Yesterday afternoon we ventured to East Austin to check out Shuck Shack, a new seafood joint. We got there before the kitchen opened and were invited to have a seat and a cocktail in their patio area. I hesitated, because Austin is averaging temperatures of 105 lately, but the preservation of some big old trees made the patio quite shady and comfortable.
The menu is pretty simple, but had all of my favorites covered. Raw oysters to come this fall.
Ben’s generous portion of crab cakes was great. Very meaty and well-seasoned with just the right amount of fried-ness. Sometimes, people talk about crab cakes as if the only thing that counts is how much crab you can cram in there and still hold it together. But part of what makes crab cakes great is the rest of the stuff in there. These were a great example of a good balance between crab meat and other stuff.

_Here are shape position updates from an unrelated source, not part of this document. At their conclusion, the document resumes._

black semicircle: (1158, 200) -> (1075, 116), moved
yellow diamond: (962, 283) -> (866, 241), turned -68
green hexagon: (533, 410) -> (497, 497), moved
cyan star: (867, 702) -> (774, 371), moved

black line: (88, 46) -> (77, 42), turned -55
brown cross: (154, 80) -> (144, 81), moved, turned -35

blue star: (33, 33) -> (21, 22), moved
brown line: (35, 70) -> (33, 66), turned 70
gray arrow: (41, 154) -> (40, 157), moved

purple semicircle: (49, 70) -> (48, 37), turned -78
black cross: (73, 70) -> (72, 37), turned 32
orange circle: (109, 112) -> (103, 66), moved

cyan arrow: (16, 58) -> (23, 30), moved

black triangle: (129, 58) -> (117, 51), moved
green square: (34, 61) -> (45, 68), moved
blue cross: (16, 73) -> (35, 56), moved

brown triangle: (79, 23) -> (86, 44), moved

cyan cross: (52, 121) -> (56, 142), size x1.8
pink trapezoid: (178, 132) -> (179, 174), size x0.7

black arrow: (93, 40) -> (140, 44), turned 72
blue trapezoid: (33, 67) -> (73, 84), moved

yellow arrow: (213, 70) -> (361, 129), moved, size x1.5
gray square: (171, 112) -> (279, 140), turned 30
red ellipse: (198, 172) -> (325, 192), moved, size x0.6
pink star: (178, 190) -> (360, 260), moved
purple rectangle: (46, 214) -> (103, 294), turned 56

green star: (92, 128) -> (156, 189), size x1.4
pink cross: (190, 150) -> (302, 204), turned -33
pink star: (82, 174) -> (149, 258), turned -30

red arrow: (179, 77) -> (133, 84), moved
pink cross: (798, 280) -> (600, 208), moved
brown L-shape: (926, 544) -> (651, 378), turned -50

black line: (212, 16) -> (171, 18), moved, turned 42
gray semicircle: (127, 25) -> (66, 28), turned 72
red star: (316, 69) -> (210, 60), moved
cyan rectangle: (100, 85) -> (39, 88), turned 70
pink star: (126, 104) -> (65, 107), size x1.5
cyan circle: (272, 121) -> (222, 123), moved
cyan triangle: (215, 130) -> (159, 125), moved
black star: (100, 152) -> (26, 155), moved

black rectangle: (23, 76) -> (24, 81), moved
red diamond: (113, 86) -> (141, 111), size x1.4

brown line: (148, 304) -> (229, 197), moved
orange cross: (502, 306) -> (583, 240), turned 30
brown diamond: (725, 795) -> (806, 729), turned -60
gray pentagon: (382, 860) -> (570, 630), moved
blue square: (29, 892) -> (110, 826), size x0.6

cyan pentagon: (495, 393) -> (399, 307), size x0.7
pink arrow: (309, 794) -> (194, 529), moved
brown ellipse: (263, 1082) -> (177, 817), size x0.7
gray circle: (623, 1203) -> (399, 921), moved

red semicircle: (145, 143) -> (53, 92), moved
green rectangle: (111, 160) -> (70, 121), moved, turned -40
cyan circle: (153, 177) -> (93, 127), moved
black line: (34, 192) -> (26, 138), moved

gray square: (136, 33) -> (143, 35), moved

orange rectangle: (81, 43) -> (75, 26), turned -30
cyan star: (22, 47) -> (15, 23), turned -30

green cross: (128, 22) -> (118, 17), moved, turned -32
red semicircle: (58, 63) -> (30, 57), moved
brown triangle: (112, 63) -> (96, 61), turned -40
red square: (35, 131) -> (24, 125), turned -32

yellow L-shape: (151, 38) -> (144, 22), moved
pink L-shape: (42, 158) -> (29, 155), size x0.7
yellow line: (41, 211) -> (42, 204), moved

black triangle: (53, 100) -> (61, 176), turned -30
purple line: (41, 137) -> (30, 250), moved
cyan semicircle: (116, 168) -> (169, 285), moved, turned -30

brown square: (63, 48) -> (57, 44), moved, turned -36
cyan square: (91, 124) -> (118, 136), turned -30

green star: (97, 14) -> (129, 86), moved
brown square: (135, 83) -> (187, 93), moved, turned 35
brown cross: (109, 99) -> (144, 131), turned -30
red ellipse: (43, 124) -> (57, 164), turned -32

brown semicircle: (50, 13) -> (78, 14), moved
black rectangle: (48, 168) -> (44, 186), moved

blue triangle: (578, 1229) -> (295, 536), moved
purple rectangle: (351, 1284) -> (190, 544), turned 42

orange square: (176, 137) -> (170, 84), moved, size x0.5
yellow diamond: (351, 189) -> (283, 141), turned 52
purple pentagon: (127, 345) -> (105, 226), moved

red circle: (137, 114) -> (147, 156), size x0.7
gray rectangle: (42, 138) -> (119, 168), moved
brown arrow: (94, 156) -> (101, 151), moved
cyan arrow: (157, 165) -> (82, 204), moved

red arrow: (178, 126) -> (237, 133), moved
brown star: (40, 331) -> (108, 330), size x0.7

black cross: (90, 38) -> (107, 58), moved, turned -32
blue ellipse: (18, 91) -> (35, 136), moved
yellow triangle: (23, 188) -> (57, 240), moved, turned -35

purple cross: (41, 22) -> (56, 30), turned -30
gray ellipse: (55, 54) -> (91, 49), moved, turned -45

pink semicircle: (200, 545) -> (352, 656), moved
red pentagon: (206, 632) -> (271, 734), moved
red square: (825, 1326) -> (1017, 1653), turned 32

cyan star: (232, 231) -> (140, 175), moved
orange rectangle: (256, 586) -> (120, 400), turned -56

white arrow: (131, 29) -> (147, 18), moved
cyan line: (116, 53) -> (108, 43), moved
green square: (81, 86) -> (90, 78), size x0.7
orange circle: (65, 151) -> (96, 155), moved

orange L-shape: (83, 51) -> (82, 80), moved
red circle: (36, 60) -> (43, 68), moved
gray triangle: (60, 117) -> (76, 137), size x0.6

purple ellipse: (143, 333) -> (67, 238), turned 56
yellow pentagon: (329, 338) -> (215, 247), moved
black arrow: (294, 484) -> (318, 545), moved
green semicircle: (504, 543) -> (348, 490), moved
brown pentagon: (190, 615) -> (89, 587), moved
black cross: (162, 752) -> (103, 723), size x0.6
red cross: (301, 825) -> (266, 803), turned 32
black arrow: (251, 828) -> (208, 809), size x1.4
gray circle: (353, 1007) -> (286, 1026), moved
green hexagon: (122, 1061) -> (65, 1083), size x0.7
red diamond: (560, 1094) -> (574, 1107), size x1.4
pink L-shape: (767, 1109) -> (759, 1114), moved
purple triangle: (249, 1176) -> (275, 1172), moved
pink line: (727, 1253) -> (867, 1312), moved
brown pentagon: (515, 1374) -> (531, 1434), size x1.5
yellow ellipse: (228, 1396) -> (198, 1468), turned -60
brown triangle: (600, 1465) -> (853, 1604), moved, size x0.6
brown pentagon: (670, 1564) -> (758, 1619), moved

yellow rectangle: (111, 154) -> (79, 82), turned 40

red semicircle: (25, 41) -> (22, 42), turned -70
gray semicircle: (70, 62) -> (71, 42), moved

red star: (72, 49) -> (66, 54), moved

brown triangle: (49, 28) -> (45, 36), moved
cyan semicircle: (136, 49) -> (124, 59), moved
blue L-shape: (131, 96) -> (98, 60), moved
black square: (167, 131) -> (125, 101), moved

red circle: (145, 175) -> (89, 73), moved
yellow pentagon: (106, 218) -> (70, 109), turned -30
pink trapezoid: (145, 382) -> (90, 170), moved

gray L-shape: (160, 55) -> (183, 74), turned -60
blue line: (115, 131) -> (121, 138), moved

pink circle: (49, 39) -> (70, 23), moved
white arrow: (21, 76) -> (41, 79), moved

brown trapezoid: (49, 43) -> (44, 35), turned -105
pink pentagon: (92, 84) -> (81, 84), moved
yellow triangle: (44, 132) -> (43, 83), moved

My fried oyster po boy was great. The bread was perfect and slathered with just a touch of mayo in anticipation of the oysters, shredded lettuce and pico de gallo.
Ben was impressed with the margaritas. And Ben is not easily impressed with margaritas.
When we saw some delivered to the table next to us, we decided we needed to try the hush puppies. They were served with a spicy ranch sauce.
I thought they were great. Ben is a hush puppy purist, though, so he was a little overwhelmed by all the action going on inside those fried little bits.